End of Summer(Jihyung Park)

Our senses become more transparent and vivid under the scorching hot summer night. Countless creatures live in harmony between the shining stars in the sky and the refreshing scent of the grassy forest. Beneath this scenery, Seounghee Lee discovers the tangible exchange of power between humans and non-humans and shifts it into a wondrous realm of darkness and cosmic vistas. In her solo exhibition 𝐸𝑛𝑑 𝑜𝑓 𝑆𝑢𝑚𝑚𝑒𝑟, the artist seeks to depict surreal moments by drawing upon mythical and folkloric elements associated with animals that have been passed down through various cultures. Looking back, we have predicted imminent calamity by observing the constellation of Canis Major, with its star Sirius rising in the mid-summer. We also consider them as beings that empathize with humans spiritually, guiding us through the beginning and end of life. Can the images of dogs being born again through Lee’s hands become prophets hinting at the future direction of humanity and companions safeguarding our lives?

          The artist claims to exchange a signal with non-human entities in their daily coexistence. She recalls stories of the night sky with sparsely studded stars among the scattered dog food or receives messages of love and trust from the swift movements of a dog’s tail. These personal experiences evolve into unprecedented forms by merging with the artist’s sculptural agility and cultural references. In these processes, the materials such as tarot cards that foretell the future, a wish-granting stone mortar, constellation myths, and Greek mythology are all employed, playing a role in transcending real-life events into a supernatural dimension. Within the narrative framework created by Lee, humans, gods, and animals recognize and encounter their respective essences through surreal means.

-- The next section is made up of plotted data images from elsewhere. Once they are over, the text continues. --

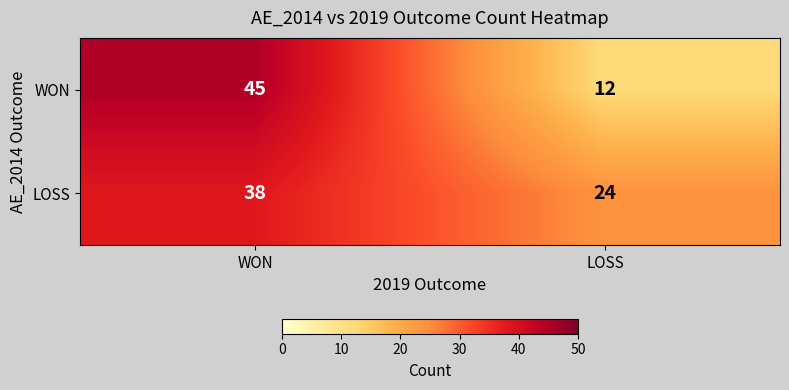

What is the difference between the highest and lowest values at WON?

7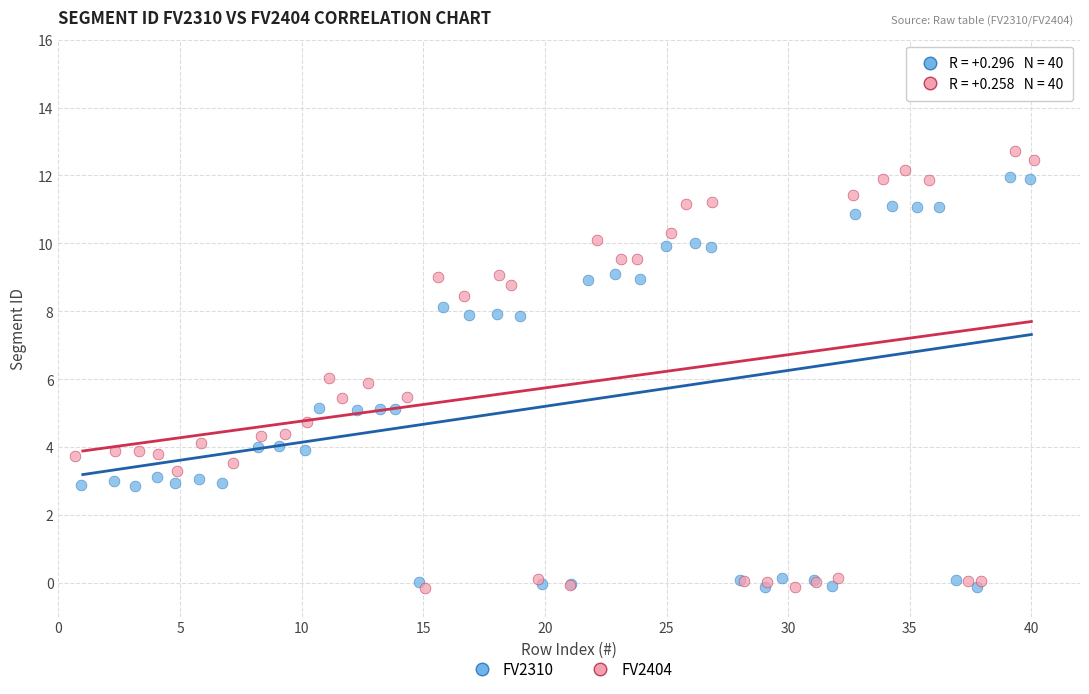

What are all the series names shown in the legend?

FV2310, FV2404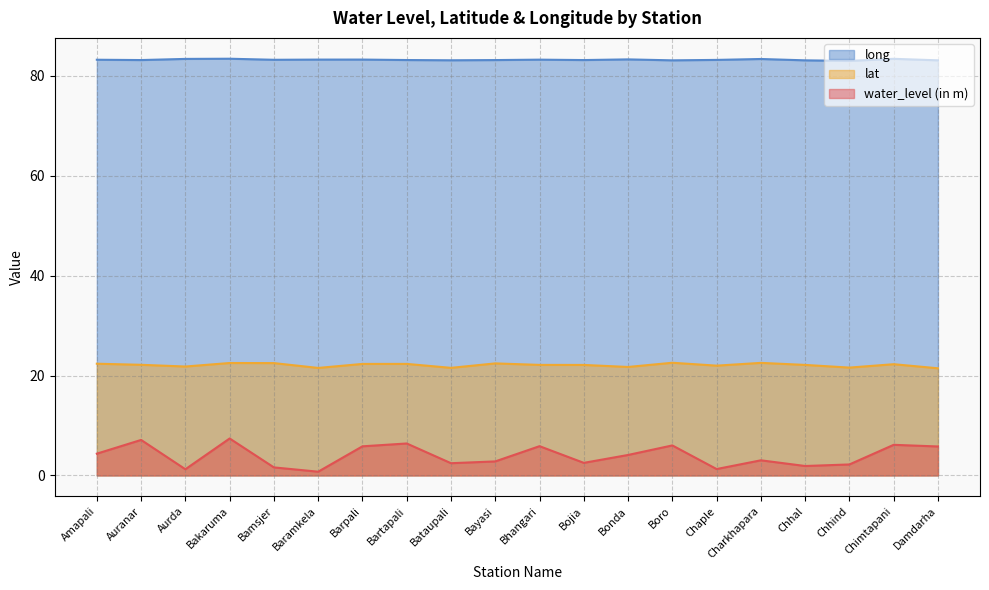

What is the minimum value for long?

83.0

          In the three pieces of painting located on the gallery’s lower floor, a fusion of mythological narratives unfolds. It contains the story of Actaeon, who became a deer-human and was killed by his hunting dog by peeking at the goddess, Artemis, who shot and killed her beloved Orion with an arrow, and a dog riding a unicorn in between them. The canvas, covered with thick medium and bold colors, deconstructs the anticipated probability of mythical narratives we already knew. The paintings insteadly serve the vitality and enigma of moments that transcend binary thinking, foster new relationships between humans and non-humans, and when various entities with different weights share friendship and love on an equal field. Unlike the blue texture of Lee’s painting, the sculptures with smooth surfaces are based on three-dimensional modelling are completed by combining different parts of diverse animals and natural images in a digital environment before printing in specific sizes and colors. Each object with a unique shape, such as , becomes a totemic symbol placed in the space, presenting as vessels that hold the artist’s unshaped dreams and desires. The audiences could bring forth their wishes or receive the energies from these playful monuments.
          The artist bravely and persistently explores the possibility of coexistence between beings that are not easily captured on the surface of reality or linguistically defined. Reading someone else’s mind, living alongside them, and facilitating methods of extended communication with them become questions that penetrate her entire life. The images embodied by the combination of flexible forms and imagination dissolve rigid criteria of our judgments and ask for a more open-minded dialogue. In the proposed journey, Lee carefully hopes for a connection between diverse entities, transcending fixed beliefs and biased standards, forming an alternative solidarity.